• **About this exercise**
Every line in the data below from the one containing "общему знаменателю. Мне бы побольше" down to the one containing "Desenho Gostoso", both included, must be retyped exactly; no other line is to appear.

• **Saved data entries**
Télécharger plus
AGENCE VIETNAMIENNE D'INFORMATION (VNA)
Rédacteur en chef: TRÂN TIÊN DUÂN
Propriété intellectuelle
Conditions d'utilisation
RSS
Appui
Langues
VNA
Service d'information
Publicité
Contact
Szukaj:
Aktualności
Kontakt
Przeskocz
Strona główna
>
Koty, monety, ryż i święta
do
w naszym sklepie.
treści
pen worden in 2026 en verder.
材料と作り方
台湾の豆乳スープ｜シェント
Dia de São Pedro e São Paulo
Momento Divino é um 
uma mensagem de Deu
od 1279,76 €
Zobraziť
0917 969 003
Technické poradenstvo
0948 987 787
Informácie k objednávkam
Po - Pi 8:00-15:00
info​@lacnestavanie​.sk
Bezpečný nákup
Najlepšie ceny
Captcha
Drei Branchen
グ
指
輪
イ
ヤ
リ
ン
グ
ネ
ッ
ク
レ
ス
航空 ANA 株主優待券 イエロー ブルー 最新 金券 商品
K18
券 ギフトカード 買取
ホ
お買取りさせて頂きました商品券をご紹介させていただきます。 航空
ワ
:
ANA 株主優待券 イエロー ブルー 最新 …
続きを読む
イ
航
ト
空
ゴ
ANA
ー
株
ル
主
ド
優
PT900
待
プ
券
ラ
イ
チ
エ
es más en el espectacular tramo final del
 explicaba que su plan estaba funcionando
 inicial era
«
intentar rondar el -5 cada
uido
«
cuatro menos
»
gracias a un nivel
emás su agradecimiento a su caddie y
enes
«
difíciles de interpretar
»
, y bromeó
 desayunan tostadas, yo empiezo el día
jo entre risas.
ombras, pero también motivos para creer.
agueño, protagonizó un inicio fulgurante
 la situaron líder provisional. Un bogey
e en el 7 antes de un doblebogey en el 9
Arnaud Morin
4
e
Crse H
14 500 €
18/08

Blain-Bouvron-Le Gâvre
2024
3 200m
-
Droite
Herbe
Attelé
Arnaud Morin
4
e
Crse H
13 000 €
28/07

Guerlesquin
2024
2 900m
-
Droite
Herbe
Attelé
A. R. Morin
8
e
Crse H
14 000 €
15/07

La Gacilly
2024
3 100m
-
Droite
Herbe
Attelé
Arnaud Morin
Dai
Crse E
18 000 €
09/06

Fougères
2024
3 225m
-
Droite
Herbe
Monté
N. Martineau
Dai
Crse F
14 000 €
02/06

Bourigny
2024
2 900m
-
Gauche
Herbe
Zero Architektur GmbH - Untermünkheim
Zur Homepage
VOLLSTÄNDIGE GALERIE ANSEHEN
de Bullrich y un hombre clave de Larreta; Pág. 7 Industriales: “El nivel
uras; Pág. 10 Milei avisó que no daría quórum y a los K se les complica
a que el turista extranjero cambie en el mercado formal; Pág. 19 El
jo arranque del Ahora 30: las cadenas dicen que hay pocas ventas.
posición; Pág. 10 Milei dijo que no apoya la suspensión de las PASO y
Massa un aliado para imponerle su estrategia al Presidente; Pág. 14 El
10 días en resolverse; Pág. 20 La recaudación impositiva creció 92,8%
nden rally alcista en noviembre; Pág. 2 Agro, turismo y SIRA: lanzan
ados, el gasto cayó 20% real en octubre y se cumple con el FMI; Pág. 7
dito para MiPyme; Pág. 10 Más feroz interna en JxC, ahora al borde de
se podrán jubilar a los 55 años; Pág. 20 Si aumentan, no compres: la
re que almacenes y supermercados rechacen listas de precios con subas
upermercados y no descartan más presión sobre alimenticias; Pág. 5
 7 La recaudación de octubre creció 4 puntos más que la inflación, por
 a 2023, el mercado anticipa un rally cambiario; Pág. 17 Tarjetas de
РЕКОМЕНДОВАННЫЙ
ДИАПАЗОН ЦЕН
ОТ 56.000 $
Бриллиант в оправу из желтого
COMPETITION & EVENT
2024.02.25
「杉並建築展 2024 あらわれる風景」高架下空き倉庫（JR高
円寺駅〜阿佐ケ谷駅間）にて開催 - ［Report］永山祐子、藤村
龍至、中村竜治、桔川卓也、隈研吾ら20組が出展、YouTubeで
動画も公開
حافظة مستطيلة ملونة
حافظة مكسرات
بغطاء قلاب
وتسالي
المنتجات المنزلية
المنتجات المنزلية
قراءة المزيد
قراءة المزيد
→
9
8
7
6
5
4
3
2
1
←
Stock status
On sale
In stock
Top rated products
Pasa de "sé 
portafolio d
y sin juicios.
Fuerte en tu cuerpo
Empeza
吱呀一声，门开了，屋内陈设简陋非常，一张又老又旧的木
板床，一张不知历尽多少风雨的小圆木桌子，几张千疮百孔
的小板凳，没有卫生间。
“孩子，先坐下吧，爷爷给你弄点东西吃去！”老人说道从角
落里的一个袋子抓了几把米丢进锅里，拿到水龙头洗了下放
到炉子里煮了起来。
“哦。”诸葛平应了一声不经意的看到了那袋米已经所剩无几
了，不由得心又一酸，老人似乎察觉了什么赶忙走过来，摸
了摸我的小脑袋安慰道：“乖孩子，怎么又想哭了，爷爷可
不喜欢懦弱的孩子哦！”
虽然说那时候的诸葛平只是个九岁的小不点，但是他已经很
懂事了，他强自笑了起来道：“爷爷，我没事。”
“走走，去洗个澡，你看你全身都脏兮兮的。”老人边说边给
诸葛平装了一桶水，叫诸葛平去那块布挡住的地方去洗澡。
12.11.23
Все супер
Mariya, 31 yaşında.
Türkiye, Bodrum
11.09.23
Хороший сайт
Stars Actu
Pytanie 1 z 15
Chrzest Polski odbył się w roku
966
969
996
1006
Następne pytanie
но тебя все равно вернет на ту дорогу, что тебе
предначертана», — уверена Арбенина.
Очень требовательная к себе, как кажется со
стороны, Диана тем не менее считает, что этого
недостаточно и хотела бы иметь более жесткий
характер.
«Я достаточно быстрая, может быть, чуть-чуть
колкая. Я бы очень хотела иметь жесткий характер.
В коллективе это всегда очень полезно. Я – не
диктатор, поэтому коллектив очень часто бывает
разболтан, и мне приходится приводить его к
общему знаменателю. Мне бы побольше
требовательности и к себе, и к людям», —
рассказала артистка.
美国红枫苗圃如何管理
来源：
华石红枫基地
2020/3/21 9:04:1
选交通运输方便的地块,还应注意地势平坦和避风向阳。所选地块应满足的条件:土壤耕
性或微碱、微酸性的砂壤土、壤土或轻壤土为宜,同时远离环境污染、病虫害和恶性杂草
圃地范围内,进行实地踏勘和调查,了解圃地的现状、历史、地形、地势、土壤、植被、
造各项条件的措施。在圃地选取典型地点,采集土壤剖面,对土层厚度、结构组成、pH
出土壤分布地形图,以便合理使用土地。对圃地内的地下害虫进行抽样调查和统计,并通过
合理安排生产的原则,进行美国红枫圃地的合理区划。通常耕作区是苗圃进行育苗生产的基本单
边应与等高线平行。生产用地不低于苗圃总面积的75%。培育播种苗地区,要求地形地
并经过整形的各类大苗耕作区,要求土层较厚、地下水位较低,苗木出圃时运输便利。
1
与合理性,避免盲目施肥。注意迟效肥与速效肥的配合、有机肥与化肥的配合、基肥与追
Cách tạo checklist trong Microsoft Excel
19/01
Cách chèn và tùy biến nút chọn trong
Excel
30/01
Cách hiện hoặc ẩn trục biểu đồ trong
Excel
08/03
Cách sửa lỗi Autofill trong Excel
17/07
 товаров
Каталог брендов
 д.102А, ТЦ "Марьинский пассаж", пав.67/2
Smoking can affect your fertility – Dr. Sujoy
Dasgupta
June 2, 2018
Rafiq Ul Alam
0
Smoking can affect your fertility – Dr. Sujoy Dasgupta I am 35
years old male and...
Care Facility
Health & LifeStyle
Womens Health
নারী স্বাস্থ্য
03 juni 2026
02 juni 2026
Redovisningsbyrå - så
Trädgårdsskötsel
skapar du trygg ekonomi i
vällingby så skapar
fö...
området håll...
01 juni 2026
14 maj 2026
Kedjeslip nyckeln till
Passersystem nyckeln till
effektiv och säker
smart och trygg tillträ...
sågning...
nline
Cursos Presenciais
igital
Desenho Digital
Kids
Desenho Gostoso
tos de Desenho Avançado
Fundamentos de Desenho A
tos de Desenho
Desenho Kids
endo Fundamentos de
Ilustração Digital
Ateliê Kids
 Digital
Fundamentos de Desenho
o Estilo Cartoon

• **Response to this exercise**
общему знаменателю. Мне бы побольше
требовательности и к себе, и к людям», —
рассказала артистка.
美国红枫苗圃如何管理
来源：
华石红枫基地
2020/3/21 9:04:1
选交通运输方便的地块,还应注意地势平坦和避风向阳。所选地块应满足的条件:土壤耕
性或微碱、微酸性的砂壤土、壤土或轻壤土为宜,同时远离环境污染、病虫害和恶性杂草
圃地范围内,进行实地踏勘和调查,了解圃地的现状、历史、地形、地势、土壤、植被、
造各项条件的措施。在圃地选取典型地点,采集土壤剖面,对土层厚度、结构组成、pH
出土壤分布地形图,以便合理使用土地。对圃地内的地下害虫进行抽样调查和统计,并通过
合理安排生产的原则,进行美国红枫圃地的合理区划。通常耕作区是苗圃进行育苗生产的基本单
边应与等高线平行。生产用地不低于苗圃总面积的75%。培育播种苗地区,要求地形地
并经过整形的各类大苗耕作区,要求土层较厚、地下水位较低,苗木出圃时运输便利。
1
与合理性,避免盲目施肥。注意迟效肥与速效肥的配合、有机肥与化肥的配合、基肥与追
Cách tạo checklist trong Microsoft Excel
19/01
Cách chèn và tùy biến nút chọn trong
Excel
30/01
Cách hiện hoặc ẩn trục biểu đồ trong
Excel
08/03
Cách sửa lỗi Autofill trong Excel
17/07
 товаров
Каталог брендов
 д.102А, ТЦ "Марьинский пассаж", пав.67/2
Smoking can affect your fertility – Dr. Sujoy
Dasgupta
June 2, 2018
Rafiq Ul Alam
0
Smoking can affect your fertility – Dr. Sujoy Dasgupta I am 35
years old male and...
Care Facility
Health & LifeStyle
Womens Health
নারী স্বাস্থ্য
03 juni 2026
02 juni 2026
Redovisningsbyrå - så
Trädgårdsskötsel
skapar du trygg ekonomi i
vällingby så skapar
fö...
området håll...
01 juni 2026
14 maj 2026
Kedjeslip nyckeln till
Passersystem nyckeln till
effektiv och säker
smart och trygg tillträ...
sågning...
nline
Cursos Presenciais
igital
Desenho Digital
Kids
Desenho Gostoso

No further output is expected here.